→ AIM OF THE EXERCISE: In the copy, include every entry exactly but none of the images.

(Stored items)
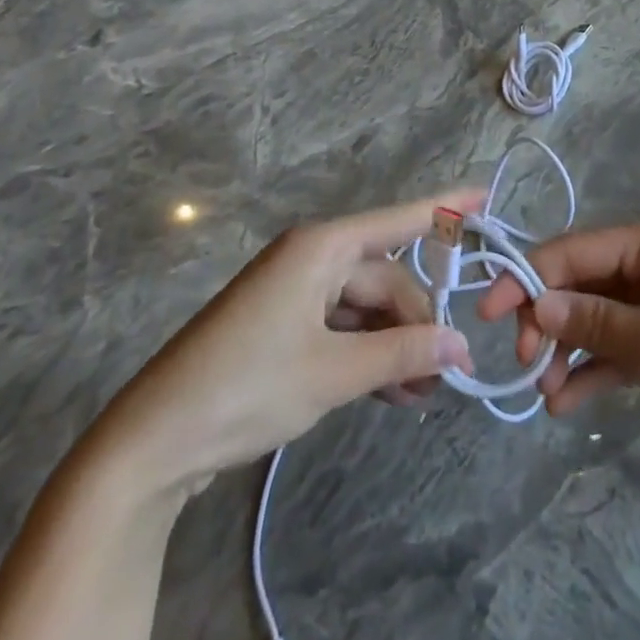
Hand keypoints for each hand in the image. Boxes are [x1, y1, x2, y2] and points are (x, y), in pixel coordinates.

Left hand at [94, 192, 480, 494]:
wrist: (151, 445)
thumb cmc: (246, 387)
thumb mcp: (333, 371)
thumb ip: (402, 351)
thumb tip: (461, 348)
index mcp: (322, 247)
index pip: (400, 218)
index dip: (447, 206)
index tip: (488, 194)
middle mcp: (312, 258)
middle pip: (386, 277)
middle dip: (418, 322)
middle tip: (445, 374)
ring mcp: (295, 292)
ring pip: (366, 307)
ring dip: (395, 345)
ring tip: (422, 393)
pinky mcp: (283, 325)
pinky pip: (343, 327)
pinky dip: (367, 354)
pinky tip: (393, 391)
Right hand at [476, 211, 639, 456]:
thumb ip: (597, 324)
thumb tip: (534, 307)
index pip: (575, 250)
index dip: (528, 278)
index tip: (488, 316)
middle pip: (582, 282)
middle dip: (548, 319)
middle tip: (524, 366)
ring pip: (596, 316)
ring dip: (567, 350)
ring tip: (543, 393)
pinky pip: (619, 345)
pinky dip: (595, 369)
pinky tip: (566, 401)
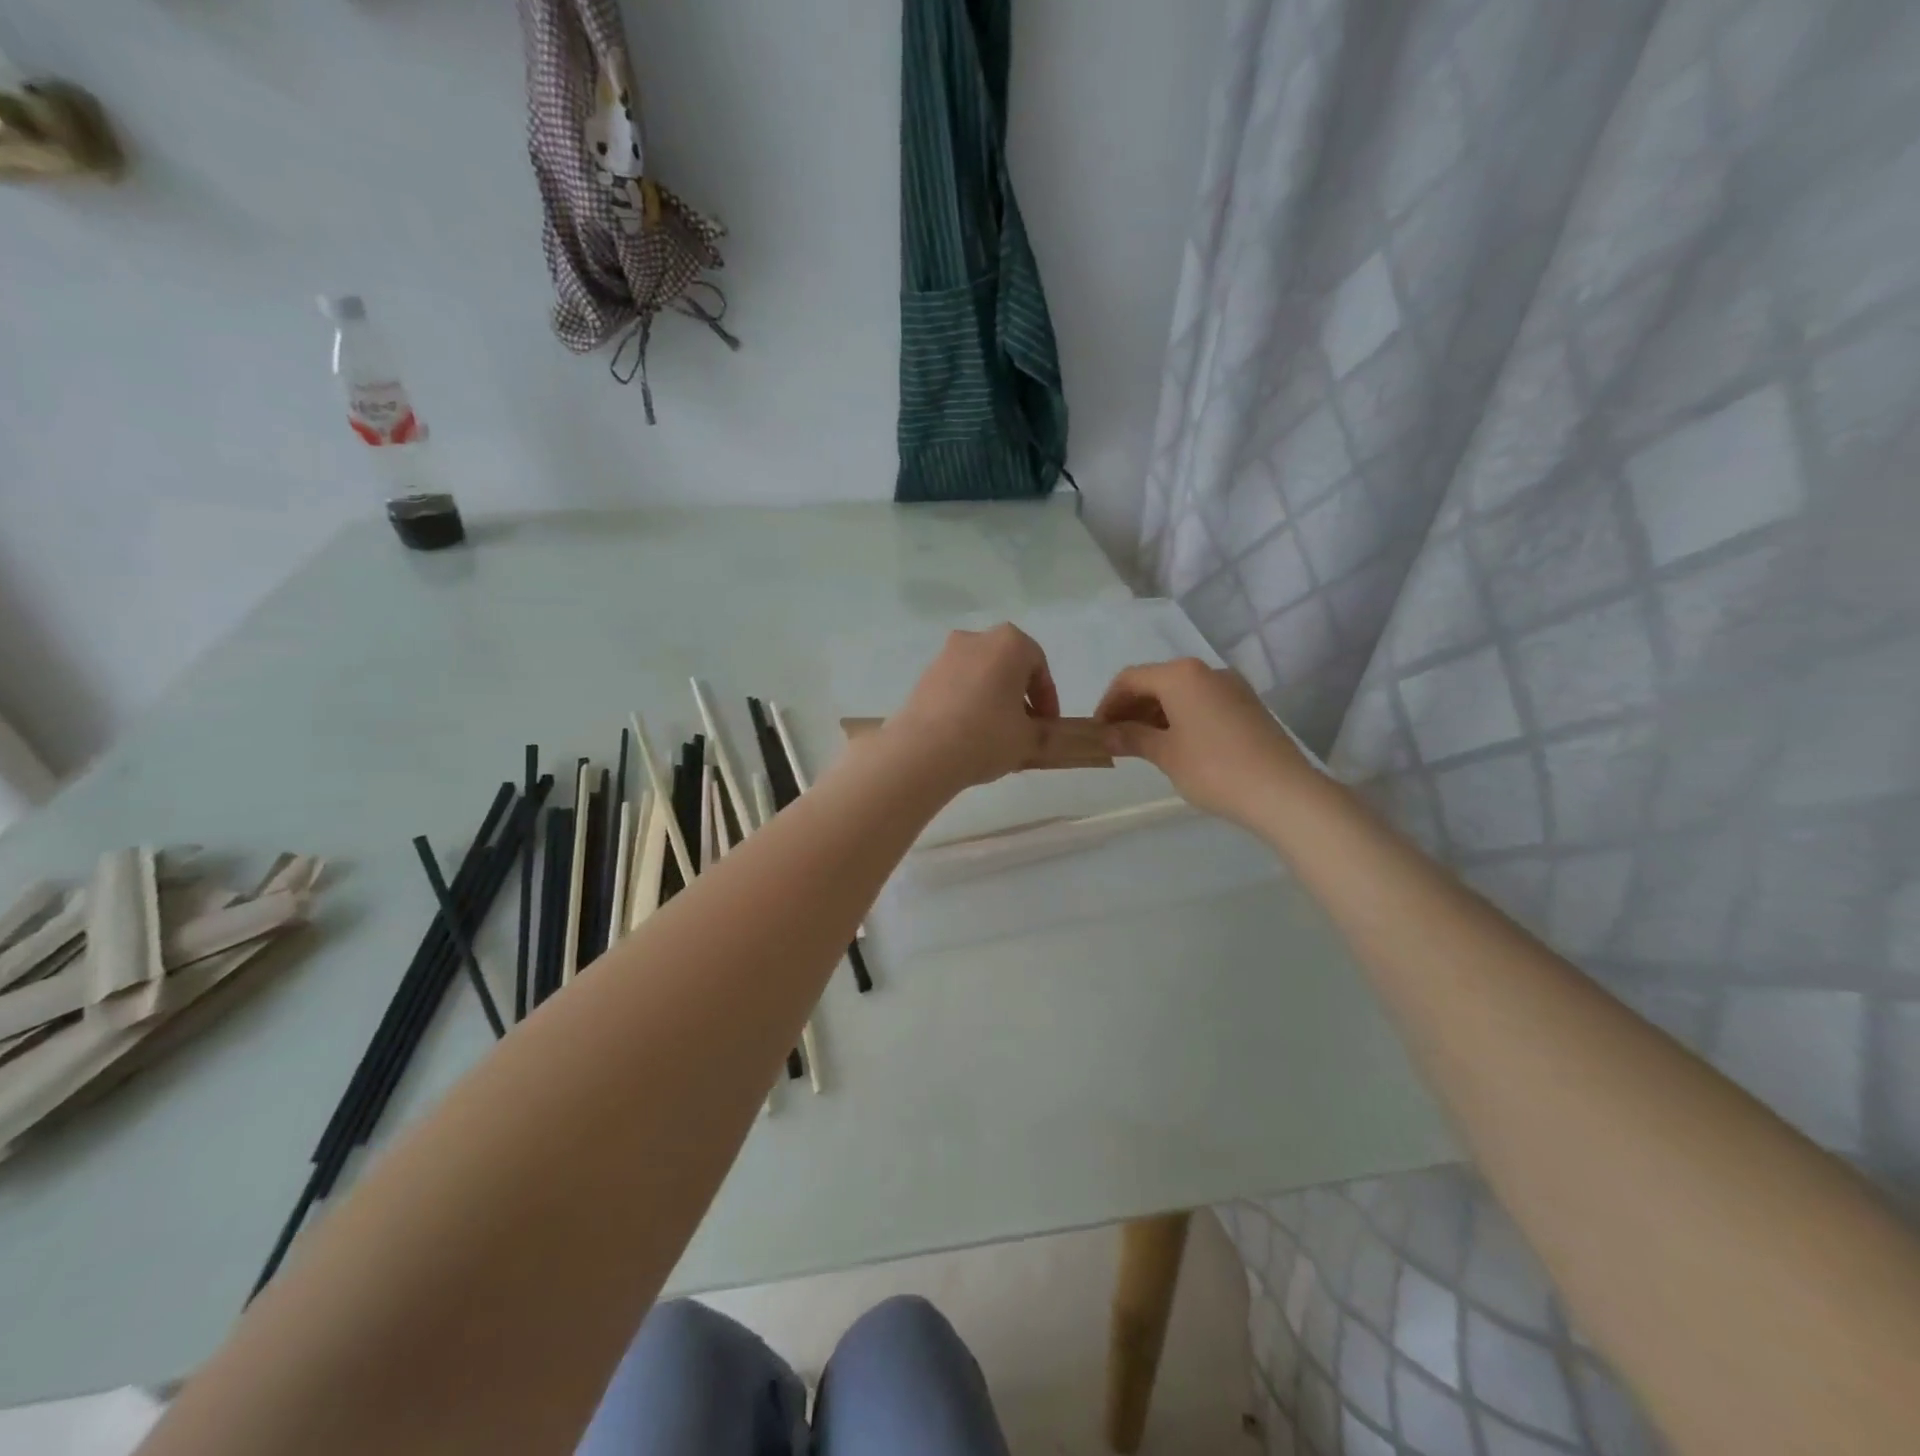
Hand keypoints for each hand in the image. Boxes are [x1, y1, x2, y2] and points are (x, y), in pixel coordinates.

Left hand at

→ RESULT BELOW:
Hand keypoints for each hand in the image. Boxes are [x1, y1, x2, y2] and points are (x, y), in pixel coordinates.

Left hand at [94, 192, 480, 494]:
wrist: (151, 445)
thumb cmc: (246, 387)
thumb mcp: (333, 371)
thumb ip: (402, 351)
thumb tip: (461, 348)
index mcp: (322, 247)
index pip: (400, 218)
index dip: (447, 206)
index tip: (488, 194)
middle mcp: (312, 258)
middle pip: (386, 277)
middle dip: (418, 322)
middle tip: (445, 374)
ring mcp: (295, 292)
ring pip: (366, 307)
ring dip: (395, 345)
ring tip: (422, 393)
pinky mcp: (283, 325)
pinky pip: (343, 327)
pinky dip: (367, 354)
pinky tip: (393, 391)
Right hand at [476, 211, 639, 456]:
thumb ip: (597, 324)
thumb tip: (534, 307)
index pip: (575, 250)
index dip: (528, 278)
index tip: (488, 316)
middle pip: (582, 282)
middle dip: (548, 319)
middle tip: (524, 366)
ring pip: (596, 316)
ring dip: (567, 350)
ring tip: (543, 393)
pinky pip: (619, 345)
pinky dip: (595, 369)
pinky tip: (566, 401)
Hand keypoints for each hand in the image. Boxes are [x1, y1, x2, y2] and points are (x, y), in pixel coordinates.

Left hand at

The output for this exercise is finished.